Cheryl Griesbach was born in Wantaugh, New York. She received her BFA at the School of Visual Arts. Cheryl began working as a commercial artist in 1974. She has been on the faculty of the School of Visual Arts since 1984. Cheryl’s paintings have received numerous awards. In 2001 she was commissioned by Williams-Sonoma for a series of paintings for plate designs. This past spring Cheryl completed a series of botanical paintings for the Samuel Adams Boston Beer Company. Cheryl has exhibited a group of paintings in the windows of the Gourmet Garage in Soho, depicting old scenes of New York City with epicurean themes, called “Rooms With A View”. Her paintings of exotic birds, landscapes and floral still life’s recapture a vanishing world of natural beauty that is becoming a lost paradise.
By 2000 Cheryl achieved enough success to enjoy the freedom to pursue her own personal work. Cheryl’s technique in oil painting has derived from her interest and knowledge of the 17th and 18th century Flemish painting style.
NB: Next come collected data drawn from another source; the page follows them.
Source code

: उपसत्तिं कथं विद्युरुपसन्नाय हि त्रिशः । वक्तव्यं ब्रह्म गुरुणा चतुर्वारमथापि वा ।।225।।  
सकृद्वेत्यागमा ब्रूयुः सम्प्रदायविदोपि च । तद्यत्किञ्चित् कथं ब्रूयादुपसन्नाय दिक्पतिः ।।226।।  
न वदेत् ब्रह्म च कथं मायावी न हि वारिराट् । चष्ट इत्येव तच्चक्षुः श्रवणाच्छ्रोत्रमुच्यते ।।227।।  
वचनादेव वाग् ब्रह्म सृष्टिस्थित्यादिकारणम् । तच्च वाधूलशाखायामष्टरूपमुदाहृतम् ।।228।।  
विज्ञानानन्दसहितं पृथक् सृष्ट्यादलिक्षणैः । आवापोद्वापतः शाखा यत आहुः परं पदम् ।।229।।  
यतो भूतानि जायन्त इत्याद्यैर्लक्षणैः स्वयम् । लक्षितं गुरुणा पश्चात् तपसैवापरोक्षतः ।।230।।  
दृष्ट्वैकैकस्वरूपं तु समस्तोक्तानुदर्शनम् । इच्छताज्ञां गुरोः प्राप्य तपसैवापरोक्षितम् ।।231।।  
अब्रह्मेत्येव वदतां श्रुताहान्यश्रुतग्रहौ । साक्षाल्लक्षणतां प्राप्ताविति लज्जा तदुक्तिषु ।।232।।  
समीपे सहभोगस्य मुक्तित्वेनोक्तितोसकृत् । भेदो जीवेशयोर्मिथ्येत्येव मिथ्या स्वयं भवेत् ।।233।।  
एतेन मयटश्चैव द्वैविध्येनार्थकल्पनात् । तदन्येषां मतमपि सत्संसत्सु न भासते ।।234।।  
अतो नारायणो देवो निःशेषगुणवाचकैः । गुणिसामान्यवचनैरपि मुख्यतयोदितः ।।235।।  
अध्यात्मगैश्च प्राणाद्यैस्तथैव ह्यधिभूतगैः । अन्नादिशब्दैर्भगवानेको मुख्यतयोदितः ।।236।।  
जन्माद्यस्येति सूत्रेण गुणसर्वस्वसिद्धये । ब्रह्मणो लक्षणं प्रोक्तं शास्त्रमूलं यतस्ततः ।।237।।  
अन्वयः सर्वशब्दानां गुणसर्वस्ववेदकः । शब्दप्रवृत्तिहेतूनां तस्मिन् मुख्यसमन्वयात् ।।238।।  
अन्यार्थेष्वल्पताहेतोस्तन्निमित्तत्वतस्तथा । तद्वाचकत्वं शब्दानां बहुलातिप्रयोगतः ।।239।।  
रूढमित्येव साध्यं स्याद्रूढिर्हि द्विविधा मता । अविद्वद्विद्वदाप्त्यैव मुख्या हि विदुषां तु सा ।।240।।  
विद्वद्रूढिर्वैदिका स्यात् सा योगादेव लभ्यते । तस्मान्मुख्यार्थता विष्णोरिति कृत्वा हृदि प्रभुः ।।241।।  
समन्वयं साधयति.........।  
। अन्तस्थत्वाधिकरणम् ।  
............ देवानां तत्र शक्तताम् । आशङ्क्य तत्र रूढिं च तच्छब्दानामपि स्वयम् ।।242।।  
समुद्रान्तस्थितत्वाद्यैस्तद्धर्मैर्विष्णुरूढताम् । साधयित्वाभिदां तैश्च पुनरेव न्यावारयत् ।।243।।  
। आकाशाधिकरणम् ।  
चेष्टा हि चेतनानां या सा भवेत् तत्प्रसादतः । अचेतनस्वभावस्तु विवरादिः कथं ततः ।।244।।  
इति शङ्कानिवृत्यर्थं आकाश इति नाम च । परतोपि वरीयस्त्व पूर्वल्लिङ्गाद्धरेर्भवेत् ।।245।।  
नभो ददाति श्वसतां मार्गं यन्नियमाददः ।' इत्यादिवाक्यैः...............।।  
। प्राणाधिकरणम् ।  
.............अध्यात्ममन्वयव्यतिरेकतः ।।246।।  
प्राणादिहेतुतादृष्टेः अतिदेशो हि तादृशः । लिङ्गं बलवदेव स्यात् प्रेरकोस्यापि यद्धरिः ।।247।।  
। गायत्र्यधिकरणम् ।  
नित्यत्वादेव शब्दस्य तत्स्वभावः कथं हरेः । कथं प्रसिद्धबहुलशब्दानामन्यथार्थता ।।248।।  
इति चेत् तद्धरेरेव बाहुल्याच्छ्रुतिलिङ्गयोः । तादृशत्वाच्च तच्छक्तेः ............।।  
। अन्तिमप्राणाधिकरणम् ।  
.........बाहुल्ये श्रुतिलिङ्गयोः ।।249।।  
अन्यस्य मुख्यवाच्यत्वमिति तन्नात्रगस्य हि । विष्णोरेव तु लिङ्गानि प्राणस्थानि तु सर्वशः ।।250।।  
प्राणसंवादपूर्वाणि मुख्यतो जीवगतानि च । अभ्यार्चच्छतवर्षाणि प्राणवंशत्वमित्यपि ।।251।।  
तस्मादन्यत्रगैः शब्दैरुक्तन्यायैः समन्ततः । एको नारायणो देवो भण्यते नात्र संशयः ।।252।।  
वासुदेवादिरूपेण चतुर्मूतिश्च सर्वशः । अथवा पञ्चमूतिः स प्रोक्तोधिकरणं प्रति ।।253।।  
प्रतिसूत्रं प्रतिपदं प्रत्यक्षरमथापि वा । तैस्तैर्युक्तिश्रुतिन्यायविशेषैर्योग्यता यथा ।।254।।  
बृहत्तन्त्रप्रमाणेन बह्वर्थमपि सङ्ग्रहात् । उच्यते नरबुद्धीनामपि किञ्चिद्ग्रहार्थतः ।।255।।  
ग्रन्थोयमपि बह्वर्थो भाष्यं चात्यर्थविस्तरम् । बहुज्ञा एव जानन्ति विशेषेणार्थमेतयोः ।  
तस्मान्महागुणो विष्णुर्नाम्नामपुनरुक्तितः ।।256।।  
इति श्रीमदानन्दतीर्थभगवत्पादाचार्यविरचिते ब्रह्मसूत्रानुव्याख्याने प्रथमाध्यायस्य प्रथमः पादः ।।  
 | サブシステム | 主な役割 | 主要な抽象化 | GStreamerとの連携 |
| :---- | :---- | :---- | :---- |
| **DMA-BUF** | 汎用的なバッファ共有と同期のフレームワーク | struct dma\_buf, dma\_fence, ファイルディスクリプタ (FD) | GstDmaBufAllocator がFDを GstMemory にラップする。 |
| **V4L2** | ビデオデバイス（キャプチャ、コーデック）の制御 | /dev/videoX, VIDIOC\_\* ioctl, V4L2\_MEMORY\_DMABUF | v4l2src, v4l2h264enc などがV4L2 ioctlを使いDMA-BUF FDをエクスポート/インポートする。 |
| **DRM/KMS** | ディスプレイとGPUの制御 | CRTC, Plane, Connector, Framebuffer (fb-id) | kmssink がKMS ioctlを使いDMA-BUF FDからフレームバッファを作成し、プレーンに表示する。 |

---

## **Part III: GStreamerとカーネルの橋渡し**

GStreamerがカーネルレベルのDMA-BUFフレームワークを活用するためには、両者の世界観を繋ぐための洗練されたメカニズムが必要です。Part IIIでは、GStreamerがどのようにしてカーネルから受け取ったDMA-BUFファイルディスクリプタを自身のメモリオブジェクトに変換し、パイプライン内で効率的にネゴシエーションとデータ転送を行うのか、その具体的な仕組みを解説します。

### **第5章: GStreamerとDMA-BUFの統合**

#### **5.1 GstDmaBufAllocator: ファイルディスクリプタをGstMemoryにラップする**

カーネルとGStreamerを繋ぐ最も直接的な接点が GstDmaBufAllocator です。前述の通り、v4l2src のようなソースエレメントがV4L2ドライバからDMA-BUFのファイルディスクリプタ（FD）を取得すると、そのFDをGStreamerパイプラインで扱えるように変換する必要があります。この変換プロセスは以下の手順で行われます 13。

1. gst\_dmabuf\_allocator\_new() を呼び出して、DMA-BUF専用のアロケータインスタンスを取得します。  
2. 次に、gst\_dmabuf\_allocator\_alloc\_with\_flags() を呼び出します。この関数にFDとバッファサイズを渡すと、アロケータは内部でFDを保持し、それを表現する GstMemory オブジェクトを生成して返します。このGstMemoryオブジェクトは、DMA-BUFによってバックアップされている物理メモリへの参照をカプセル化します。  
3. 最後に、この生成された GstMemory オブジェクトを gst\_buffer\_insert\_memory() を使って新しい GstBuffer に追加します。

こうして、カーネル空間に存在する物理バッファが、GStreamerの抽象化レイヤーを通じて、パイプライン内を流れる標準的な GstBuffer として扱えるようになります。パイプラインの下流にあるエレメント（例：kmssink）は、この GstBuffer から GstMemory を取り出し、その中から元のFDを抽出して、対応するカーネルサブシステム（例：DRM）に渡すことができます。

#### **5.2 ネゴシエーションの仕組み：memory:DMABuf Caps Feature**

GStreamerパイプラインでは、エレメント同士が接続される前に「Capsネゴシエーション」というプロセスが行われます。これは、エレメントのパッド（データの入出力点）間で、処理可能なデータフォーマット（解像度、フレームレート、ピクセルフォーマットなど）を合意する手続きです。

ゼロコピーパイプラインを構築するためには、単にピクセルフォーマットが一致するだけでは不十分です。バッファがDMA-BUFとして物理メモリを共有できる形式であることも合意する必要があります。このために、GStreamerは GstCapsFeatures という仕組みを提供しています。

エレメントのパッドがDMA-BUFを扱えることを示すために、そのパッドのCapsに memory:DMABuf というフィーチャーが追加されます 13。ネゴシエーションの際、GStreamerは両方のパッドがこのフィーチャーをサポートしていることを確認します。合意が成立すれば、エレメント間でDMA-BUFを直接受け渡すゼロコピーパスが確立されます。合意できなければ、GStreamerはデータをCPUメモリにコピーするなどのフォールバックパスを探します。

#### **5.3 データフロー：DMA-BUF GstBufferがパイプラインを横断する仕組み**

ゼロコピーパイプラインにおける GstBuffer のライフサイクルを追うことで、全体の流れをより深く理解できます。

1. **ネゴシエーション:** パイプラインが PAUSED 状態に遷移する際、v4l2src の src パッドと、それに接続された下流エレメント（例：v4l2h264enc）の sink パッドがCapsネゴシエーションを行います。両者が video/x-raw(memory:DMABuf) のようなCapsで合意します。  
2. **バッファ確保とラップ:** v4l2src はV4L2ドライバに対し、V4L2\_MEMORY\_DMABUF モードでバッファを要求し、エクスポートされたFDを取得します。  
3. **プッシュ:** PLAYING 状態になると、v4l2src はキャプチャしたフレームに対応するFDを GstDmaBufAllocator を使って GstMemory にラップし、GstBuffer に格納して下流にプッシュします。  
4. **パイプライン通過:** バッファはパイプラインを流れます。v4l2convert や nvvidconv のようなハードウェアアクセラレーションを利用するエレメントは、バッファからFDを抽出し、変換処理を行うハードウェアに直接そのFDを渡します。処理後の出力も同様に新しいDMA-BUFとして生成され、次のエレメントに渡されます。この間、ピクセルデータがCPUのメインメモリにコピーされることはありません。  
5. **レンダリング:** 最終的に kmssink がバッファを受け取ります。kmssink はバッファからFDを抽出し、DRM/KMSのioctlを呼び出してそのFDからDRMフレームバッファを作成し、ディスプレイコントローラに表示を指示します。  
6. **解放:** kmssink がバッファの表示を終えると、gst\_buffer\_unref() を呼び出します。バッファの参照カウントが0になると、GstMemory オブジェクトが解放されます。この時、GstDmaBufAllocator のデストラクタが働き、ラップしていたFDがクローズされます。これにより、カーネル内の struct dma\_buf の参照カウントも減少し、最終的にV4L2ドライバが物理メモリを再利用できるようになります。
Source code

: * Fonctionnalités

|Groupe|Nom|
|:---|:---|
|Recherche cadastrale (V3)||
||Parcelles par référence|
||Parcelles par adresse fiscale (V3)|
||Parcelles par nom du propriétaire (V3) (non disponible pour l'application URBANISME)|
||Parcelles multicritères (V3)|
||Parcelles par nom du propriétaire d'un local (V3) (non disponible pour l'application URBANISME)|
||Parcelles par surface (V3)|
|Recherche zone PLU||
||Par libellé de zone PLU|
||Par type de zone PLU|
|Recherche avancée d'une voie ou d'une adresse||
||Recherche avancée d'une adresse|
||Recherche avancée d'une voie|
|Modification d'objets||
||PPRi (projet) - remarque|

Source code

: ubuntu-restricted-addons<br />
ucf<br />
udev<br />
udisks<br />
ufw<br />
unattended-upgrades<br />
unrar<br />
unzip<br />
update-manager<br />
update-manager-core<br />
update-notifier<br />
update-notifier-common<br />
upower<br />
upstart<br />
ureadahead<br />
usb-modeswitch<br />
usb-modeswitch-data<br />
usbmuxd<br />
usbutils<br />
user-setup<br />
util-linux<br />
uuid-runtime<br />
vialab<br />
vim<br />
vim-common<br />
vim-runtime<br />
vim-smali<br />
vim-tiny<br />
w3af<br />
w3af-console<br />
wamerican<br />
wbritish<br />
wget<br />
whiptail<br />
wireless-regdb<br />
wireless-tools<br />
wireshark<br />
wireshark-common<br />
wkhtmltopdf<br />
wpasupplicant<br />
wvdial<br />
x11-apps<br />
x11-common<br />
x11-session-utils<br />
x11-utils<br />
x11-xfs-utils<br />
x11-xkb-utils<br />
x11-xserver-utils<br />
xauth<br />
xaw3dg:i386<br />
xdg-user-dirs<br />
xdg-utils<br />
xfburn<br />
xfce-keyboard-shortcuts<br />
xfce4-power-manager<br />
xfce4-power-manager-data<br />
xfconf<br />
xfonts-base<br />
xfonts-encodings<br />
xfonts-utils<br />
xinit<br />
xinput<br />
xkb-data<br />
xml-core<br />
By collaborating her primary interests in European botanicals, Dutch still lives and the influences of Hudson River School artists, Cheryl’s aim is to create theatrical compositions that set a specific mood and speak to the viewer as a sort of utopian art.
Her main objective is to use her varied influences and painting techniques to devise imagery that would allow the audience to momentarily release themselves from our modern, technological world. Cheryl’s method includes looking at color, shape, form, as well as applying her own intuition and free association, then moving the elements around on the surface until the magic of the image appears. Cheryl’s work is often a montage of animals, floras, still-life’s, landscapes, and bits of her own photography. She uses the resurrection of past imagery in the hopes of building a new stage and a new reality that she believes proper to it.
“While my muses and ingenuity have remained the same since I left art school, it nevertheless took me years to truly learn about artifice and illusion, and to arrive to my own mythology that art is the lie that tells the truth.”